### 引用文

▼

ヤマハ音楽教室の講師が労組を結成したんだって
コロナの影響でレッスンが休校になったのに、十分な補償がされてないとの主張だね
でも、講師って個人事業主でしょ?
そうだよ。だけど、問題はそう単純でもないみたいなんだよね
ヤマハ音楽教室の講師の方々が、
コロナ禍によるレッスン休校に対する
補償を求めて労組を結成したという記事を読んだ。
今回の騒動は2点のポイントが
あると思いますので解説します。
1、自由度の低い働き方にも関わらず個人事業主として契約する矛盾
2、芸術活動で食べていく難しさ
まず、記事の内容を抜粋します。
・コロナ禍を理由に昨年2月から全レッスンが休校となる
・ヤマハからの保障は、月収の2割ほどの「お見舞金」の支給のみ
・ツイッターで待遇に関するつぶやきが広まり、講師間で意見交換
・レッスン外業務に適切な報酬が支払われていないことなど、共通の不満が噴出
・昨年11月、休業への補償や病気やけがへの補償、レッスン外業務への適切な報酬支払いを求め労組を結成
記事の中に、このような記述がありました。

▲

### 保存データ
▼

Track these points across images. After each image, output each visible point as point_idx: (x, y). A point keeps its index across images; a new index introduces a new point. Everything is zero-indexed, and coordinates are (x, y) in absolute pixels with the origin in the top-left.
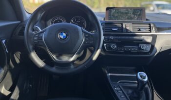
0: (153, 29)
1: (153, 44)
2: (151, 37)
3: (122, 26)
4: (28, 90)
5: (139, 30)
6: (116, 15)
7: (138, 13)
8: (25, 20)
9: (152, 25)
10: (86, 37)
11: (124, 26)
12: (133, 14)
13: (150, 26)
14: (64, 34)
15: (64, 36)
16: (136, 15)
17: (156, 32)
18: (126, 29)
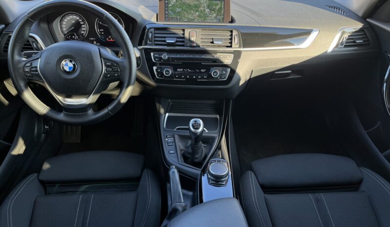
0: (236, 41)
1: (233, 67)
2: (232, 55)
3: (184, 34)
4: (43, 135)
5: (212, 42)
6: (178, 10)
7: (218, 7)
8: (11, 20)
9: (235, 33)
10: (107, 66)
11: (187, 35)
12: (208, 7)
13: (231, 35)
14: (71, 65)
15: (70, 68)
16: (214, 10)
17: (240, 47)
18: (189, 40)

▲
▼

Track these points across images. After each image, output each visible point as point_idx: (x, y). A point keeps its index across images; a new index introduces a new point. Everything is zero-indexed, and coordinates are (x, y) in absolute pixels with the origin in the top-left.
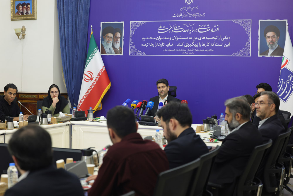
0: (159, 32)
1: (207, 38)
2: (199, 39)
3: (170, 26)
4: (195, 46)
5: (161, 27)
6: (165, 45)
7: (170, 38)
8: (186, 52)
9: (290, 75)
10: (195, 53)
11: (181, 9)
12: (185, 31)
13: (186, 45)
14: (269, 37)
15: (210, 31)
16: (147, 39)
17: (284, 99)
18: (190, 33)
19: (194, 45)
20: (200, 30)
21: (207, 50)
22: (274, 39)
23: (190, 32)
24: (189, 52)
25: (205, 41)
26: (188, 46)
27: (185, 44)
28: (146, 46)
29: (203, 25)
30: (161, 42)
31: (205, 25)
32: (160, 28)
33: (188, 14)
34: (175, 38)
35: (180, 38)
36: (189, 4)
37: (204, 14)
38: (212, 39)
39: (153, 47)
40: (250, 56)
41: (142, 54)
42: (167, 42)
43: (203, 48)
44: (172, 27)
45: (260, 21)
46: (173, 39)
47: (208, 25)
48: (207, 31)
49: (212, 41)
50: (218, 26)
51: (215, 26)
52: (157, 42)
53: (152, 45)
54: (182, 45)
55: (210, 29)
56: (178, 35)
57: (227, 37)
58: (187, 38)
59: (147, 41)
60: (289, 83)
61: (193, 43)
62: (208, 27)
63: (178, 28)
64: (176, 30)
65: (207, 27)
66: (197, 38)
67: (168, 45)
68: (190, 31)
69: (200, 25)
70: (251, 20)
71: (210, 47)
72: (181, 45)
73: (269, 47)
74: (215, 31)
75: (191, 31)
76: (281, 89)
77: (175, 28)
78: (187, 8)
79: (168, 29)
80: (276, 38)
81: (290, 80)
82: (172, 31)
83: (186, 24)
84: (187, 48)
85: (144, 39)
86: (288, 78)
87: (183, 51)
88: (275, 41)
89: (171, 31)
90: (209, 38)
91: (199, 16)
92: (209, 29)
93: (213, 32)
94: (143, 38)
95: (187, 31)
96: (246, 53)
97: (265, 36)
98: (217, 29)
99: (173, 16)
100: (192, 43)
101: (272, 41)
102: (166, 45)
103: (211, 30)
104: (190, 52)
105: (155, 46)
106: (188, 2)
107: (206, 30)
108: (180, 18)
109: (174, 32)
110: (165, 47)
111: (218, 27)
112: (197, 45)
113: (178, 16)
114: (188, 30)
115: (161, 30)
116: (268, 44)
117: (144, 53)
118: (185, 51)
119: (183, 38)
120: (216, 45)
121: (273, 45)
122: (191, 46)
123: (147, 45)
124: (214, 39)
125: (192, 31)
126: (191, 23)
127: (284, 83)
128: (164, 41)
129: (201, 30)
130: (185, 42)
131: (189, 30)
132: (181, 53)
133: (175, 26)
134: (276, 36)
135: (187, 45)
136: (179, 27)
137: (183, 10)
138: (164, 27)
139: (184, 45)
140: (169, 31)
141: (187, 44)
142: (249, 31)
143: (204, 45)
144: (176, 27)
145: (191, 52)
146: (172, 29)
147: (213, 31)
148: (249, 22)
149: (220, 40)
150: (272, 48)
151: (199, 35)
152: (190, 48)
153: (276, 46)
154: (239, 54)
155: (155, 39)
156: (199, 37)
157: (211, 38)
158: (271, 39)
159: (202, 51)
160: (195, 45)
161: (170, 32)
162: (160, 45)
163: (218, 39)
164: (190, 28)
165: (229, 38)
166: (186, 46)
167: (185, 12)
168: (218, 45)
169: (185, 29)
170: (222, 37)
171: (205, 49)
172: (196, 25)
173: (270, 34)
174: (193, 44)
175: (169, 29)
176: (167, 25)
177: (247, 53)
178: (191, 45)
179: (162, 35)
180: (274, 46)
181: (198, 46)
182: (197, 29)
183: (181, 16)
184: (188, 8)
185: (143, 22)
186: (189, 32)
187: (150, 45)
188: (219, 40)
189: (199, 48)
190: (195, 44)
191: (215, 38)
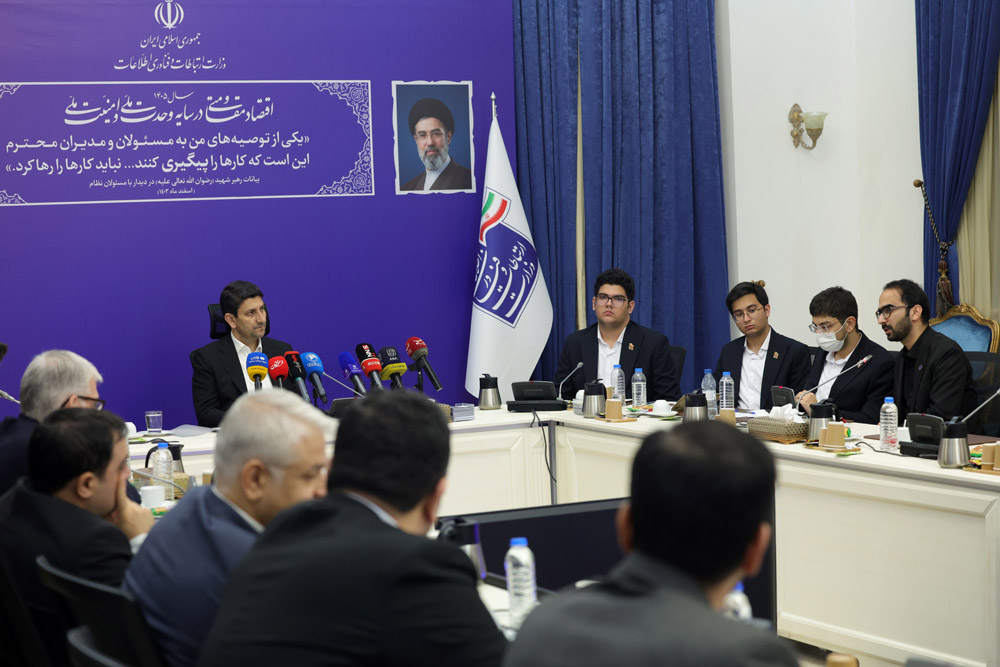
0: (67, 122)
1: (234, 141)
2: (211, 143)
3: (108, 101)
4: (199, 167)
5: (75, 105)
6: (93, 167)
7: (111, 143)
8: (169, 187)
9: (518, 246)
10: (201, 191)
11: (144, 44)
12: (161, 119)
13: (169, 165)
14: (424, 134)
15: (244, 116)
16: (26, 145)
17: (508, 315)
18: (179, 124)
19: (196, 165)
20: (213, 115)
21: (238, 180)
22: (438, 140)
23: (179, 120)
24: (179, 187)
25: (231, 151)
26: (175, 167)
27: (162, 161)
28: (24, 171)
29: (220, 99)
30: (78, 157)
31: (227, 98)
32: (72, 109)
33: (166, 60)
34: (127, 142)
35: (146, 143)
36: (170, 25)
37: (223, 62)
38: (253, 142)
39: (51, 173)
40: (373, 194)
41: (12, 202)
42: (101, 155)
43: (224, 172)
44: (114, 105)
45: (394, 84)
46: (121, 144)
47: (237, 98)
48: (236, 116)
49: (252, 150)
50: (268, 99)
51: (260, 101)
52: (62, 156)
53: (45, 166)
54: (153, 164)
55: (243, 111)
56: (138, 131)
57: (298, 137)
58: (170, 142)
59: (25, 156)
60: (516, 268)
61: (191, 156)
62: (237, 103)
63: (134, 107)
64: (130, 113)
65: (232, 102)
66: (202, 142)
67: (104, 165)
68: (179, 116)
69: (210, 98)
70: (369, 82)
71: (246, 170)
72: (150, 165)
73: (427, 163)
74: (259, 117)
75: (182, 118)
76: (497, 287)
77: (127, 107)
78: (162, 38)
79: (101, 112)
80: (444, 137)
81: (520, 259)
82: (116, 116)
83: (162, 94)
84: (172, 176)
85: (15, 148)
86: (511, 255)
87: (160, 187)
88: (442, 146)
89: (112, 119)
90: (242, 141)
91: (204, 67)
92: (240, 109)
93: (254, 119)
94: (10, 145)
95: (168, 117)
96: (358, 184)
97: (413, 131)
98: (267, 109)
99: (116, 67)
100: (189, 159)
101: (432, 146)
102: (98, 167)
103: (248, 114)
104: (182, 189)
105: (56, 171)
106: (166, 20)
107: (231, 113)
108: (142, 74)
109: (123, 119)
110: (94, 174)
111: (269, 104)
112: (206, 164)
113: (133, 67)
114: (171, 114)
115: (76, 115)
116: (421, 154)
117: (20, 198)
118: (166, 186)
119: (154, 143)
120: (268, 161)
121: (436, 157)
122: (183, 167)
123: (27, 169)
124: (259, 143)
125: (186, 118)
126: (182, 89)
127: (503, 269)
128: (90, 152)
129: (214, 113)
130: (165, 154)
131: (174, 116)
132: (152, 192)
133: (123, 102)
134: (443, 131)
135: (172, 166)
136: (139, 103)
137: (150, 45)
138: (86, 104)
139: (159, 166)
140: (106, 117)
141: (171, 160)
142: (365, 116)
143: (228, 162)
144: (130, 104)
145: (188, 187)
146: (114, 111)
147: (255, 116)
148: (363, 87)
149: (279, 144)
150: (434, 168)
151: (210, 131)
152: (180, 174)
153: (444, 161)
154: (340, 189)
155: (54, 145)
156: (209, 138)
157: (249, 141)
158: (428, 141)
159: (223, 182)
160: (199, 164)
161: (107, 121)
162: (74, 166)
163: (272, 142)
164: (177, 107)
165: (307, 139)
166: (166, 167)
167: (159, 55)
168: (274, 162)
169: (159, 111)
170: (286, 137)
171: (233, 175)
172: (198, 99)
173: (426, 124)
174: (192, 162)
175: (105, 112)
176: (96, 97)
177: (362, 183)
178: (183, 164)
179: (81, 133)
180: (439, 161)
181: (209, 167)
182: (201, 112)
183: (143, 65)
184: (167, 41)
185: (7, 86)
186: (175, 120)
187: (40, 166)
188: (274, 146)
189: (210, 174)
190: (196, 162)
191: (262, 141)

▲
▼

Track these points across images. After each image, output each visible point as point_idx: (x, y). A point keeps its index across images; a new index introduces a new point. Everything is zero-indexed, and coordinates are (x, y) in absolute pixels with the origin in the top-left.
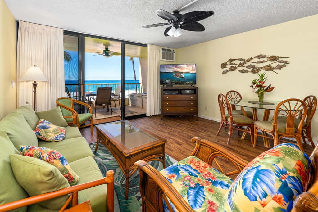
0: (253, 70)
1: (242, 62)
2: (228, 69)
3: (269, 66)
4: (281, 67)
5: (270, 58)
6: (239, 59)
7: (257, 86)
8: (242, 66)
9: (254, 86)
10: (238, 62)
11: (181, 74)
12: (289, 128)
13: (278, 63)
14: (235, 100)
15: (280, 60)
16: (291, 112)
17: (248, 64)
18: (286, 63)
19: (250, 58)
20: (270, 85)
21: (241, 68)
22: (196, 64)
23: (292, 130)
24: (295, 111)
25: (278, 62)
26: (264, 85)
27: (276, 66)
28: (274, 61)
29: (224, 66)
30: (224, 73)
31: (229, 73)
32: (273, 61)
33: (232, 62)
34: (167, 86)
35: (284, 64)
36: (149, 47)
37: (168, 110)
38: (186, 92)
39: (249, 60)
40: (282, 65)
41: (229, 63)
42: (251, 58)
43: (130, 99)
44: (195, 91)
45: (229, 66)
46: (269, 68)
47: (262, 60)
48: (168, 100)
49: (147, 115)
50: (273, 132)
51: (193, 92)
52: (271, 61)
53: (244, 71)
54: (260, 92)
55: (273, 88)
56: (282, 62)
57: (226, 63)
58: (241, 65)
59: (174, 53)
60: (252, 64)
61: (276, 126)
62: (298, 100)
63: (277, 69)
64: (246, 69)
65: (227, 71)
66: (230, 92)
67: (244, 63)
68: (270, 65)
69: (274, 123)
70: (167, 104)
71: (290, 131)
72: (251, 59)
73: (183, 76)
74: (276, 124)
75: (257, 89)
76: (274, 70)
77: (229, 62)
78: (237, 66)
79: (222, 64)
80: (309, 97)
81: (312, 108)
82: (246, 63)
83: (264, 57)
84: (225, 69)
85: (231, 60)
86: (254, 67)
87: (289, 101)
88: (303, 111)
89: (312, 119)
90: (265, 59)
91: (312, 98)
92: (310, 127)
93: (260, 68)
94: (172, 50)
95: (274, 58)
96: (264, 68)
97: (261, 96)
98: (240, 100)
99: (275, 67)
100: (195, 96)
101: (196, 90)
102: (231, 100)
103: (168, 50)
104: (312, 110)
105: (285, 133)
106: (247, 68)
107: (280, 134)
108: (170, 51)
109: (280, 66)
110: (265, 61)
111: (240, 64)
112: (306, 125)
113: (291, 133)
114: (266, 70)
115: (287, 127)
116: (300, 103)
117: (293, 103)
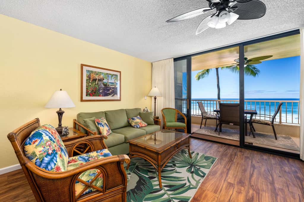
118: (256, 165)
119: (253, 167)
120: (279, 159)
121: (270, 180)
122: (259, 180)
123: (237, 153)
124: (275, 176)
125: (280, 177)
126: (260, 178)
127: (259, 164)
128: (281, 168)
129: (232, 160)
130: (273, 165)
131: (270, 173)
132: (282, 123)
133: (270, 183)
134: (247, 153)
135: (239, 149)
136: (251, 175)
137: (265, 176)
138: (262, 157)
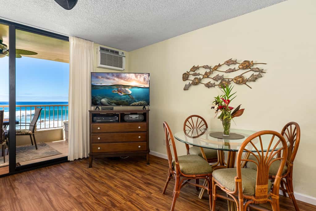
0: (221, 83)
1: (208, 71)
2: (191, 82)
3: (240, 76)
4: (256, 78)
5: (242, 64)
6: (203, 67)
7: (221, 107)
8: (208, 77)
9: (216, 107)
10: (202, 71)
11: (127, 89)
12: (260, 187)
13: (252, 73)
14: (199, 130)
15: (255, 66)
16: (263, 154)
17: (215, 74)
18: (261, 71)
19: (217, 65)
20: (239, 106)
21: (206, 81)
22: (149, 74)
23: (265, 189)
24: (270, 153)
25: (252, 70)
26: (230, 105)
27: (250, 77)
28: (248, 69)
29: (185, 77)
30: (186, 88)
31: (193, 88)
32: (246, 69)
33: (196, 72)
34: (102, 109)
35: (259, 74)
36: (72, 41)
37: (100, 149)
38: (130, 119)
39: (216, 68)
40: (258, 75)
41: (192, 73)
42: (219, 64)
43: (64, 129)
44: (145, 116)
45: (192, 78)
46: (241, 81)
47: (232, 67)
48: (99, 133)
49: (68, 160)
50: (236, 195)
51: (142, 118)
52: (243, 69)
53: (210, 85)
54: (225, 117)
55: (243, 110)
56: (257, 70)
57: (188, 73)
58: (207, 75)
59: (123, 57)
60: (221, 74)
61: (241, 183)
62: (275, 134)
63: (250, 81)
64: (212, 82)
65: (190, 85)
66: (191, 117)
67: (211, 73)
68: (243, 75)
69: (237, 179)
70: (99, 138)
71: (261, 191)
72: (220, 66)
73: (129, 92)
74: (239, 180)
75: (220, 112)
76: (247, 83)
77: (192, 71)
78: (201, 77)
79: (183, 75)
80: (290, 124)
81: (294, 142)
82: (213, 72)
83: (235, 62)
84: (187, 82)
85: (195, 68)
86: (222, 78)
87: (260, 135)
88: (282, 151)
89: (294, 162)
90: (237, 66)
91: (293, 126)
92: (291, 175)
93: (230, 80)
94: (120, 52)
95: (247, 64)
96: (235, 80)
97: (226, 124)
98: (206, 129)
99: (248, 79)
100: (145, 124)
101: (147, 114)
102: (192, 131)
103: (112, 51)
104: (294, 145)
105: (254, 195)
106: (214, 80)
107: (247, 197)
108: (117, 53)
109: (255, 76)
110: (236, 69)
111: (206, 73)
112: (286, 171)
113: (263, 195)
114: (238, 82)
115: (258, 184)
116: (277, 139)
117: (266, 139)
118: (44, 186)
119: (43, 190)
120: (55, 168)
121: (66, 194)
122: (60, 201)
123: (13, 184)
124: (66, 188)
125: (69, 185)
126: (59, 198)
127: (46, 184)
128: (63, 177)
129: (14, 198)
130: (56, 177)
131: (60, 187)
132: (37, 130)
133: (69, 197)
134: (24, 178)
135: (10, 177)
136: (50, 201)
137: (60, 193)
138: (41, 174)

▲

### 情報の活用
**A)** 引用文について、次の問いに答えてください。
(i) 全レッスンが休校になったのはいつからですか。
(ii) ヤマハからの保障は何でしたか。
(iii) 講師たちが労組を結成したのはいつですか。
**B)** 引用文のうち「今回の騒動は2点のポイントが」で始まり「記事の中に、このような記述がありました。」まで続く部分を、「お見舞金」を「見舞い手当」に改めて書き直してください。
**C)** 次の各文が引用文の内容と合っているかどうかを答えてください。
(i) 講師は個人事業主として契約している。
(ii) ヤマハは休校中の月収を全額補償した。
(iii) 労組は病気やけがへの補償も求めている。

### 各問の解答
**A)**
(i) 昨年2月からです。
(ii) 月収の2割ほどの「お見舞金」の支給だけでした。
(iii) 昨年11月です。

**B)**
今回の騒動は2点のポイントが
あると思いますので解説します。
1、自由度の低い働き方にも関わらず個人事業主として契約する矛盾
2、芸術活動で食べていく難しさ
まず、記事の内容を抜粋します。
・コロナ禍を理由に昨年2月から全レッスンが休校となる
・ヤマハからの保障は、月収の2割ほどの「見舞い手当」の支給のみ
・ツイッターで待遇に関するつぶやきが広まり、講師間で意見交換
・レッスン外業務に適切な報酬が支払われていないことなど、共通の不満が噴出
・昨年11月、休業への補償や病気やけがへの補償、レッスン外業務への適切な報酬支払いを求め労組を結成
記事の中に、このような記述がありました。

**C)**
(i) はい。「自由度の低い働き方にも関わらず個人事業主として契約する矛盾」
(ii) いいえ。「ヤマハからの保障は、月収の2割ほどの「お見舞金」の支給のみ」
(iii) はい。「休業への補償や病気やけがへの補償、レッスン外業務への適切な報酬支払いを求め労組を結成」